Lifting the lamp for AAPI New Jerseyans, 80 years after the Chinese Exclusion Act
Though the Chinese Exclusion Act has been repealed, we still have work to do when it comes to confronting the injustices it wrought. (Dia Dipasupil/Getty Images)
Responding to a fundraising ad for the construction of the Statue of Liberty in 1885, Saum Song Bo remarked bitterly, “This country is the land of liberty for men of all nations except the Chinese.”
No lamp would be lifted for the Chinese immigrants who had helped power America’s economic expansion or gave their lives building the railroads. Rather than acceptance or gratitude, these immigrants were met with vitriol, discrimination, and courts that turned a blind eye to anti-Chinese theft, violence, and lynching.
In 1882, the U.S. codified this racist sentiment with the Chinese Exclusion Act, which claimed that Chinese laborers were threats to the “good order” of this country and banned Chinese immigration to the United States.
In the years following, it paved the way for additional laws and policies that excluded other Asian groups, including Japanese, Korean, and Filipino immigrants. The message was clear: no matter how long they had been here, Asian immigrants would never be American. Only 80 years – a single lifespan – have passed since the repeal of this act. But its toxic legacy persists today.
We write this letter as a proud daughter of two Southeast Asian refugees and a transracially adopted Korean American. As two leading advocates at statewide immigrants rights organizations, we are both keenly aware that though repealed, the racist ideas that paved the way for the Chinese Exclusion Act still live on today. Asian Americans and Pacific Islanders are often stereotyped as a single monolith, an indistinguishable mass of “perpetual foreigners,” regardless of their tenure or journey to the United States. And while progress has been made, AAPIs continue to face exclusion and discrimination in the workplace, in schools, and in severe lack of representation in government and halls of power.
Today, one of every three AAPIs was born in the United States, and in New Jersey, we are the fastest growing racial group in the state, with an over 70% growth rate since the year 2000. Compared to their peers, AAPI immigrants are more likely to be limited English proficient, despite high rates of educational attainment. AAPI immigrants, like all immigrants, are our family members, neighbors, small business owners, helping professionals, and more, contributing to our state’s rich economy. But bias, discrimination, and race-based violence persist; in New Jersey, reported hate crimes have more than tripled in the last few years, rising from 267 reported incidents in 2020 to 726 in 2022.

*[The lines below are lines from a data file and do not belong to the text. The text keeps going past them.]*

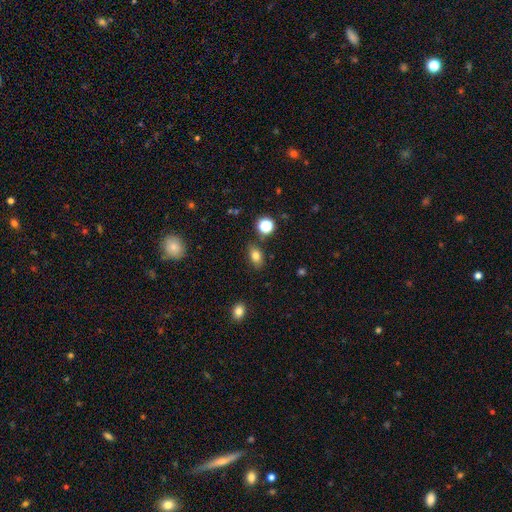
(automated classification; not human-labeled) The model was most divided on "how rounded": in between: 79%, round: 18%, cigar-shaped: 2%. More confident: merging — none (82%); smooth or featured — smooth (78%).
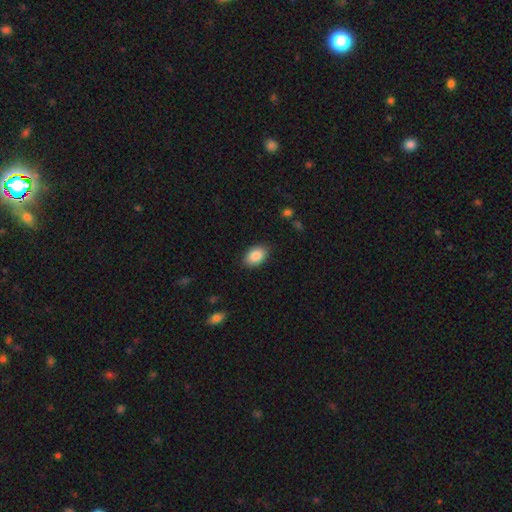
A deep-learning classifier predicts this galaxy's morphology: type=smooth (88%); roundness=in between (89%); merging=none (87%).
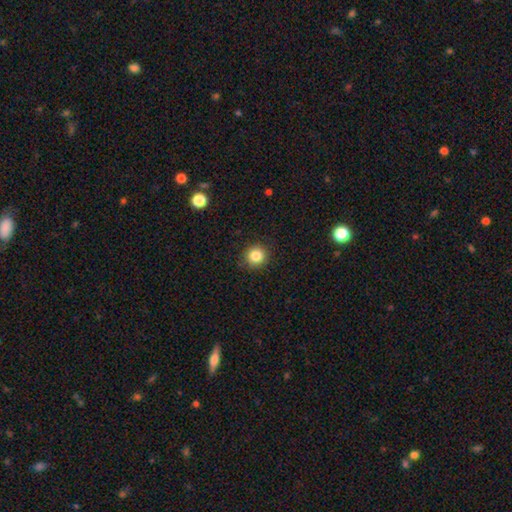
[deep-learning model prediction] Smooth or featured?
  - smooth: 84% *
  - star or artifact: 11%
  - featured or disk: 5%
How rounded?
  - round: 91% *
  - in between: 8%
  - cigar-shaped: 1%
Merging?
  - none: 90% *
  - minor disturbance: 7%
  - major disturbance: 2%
  - merger: 1%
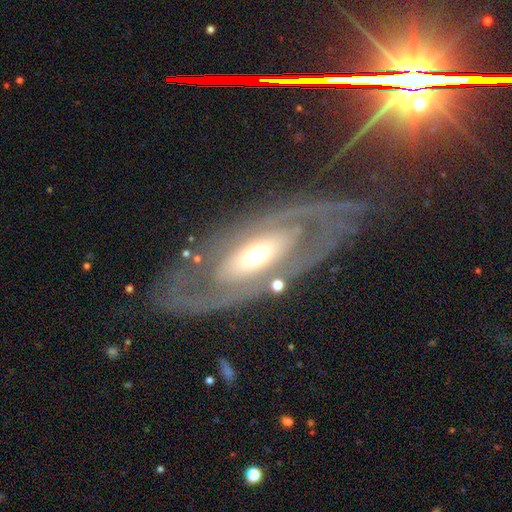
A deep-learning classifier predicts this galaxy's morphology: type=featured or disk (79%); edge-on=no (85%); bar=no (70%); spiral arms=yes (57%); bulge=moderate (63%); merging=none (69%).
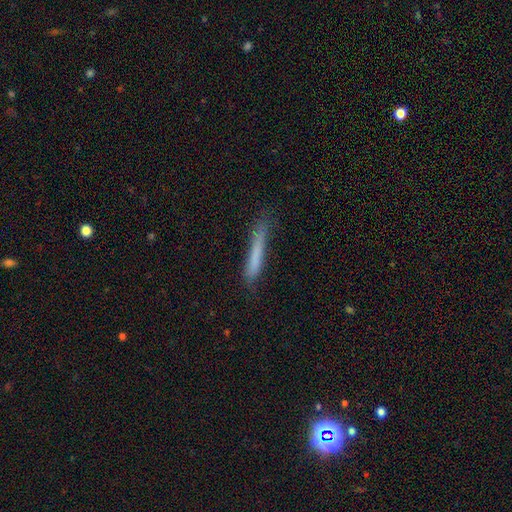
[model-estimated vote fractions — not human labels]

Compounding their difficulties, New Jersey AAPIs of limited English proficiency are often excluded by lack of language assistance from accessing critical services such as bias incident reporting, support for victims of domestic violence, obtaining basic public health information, and applying for New Jersey’s landmark programs like “Cover All Kids,” free school breakfast and lunch, Anchor, pandemic relief, and so many more.
Fortunately, there are solutions that would advance the welfare of New Jersey’s 1.1 million AAPIs and combat the continued exclusion and erasure of our communities.
Interpretation and translation of rights and state services and communications, like the model offered through language access bill S2459/A3837, are a direct strike against the historical exclusion many immigrants face. Few states are as linguistically diverse as New Jersey, where one in three households speaks a language other than English at home. Yet far more states offer robust interpretation and translation services at government offices. It is imperative for all New Jerseyans to have access to critical information and services in the language in which they communicate. The inability of AAPI New Jerseyans to ask about, apply, or get live support when applying for public programs further isolates a community that already faces systemic and societal barriers to inclusion.
Similarly, data disaggregation, like the proposal in bill S2415/A3092, would provide visibility into the needs of diverse communities who are currently collapsed into a single racial category. Over 50 countries fall under the term “Asian,” the category currently used by state agencies for demographic data, making it easy for the needs of particular communities to be buried in overall averages. To take one example, while 54% of AAPIs have a bachelor’s degree or higher, disaggregated rates range from 75% for Taiwanese Americans to 15% for Bhutanese Americans. AAPI New Jerseyans, as well as Middle Eastern and North African communities currently categorized as ‘white,’ deserve visibility.
Although New Jersey has made tremendous strides in offering resources and protections for communities reporting bias, discrimination, and race-based violence, these incidents will persist for as long as society views immigrant groups as silent monoliths. Though the Chinese Exclusion Act has been repealed, we still have work to do when it comes to confronting the injustices it wrought. With sensible language access and data disaggregation policies, New Jersey can reclaim its rightful place next to other states that have recognized we are all stronger when we welcome and support our diverse communities.
New Jersey is the land of liberty. If Saum Song Bo could gaze at the statue that rests on our state’s shores today, eighty years after the Chinese Exclusion Act’s repeal, he would tell us: It is time to lift the lamp.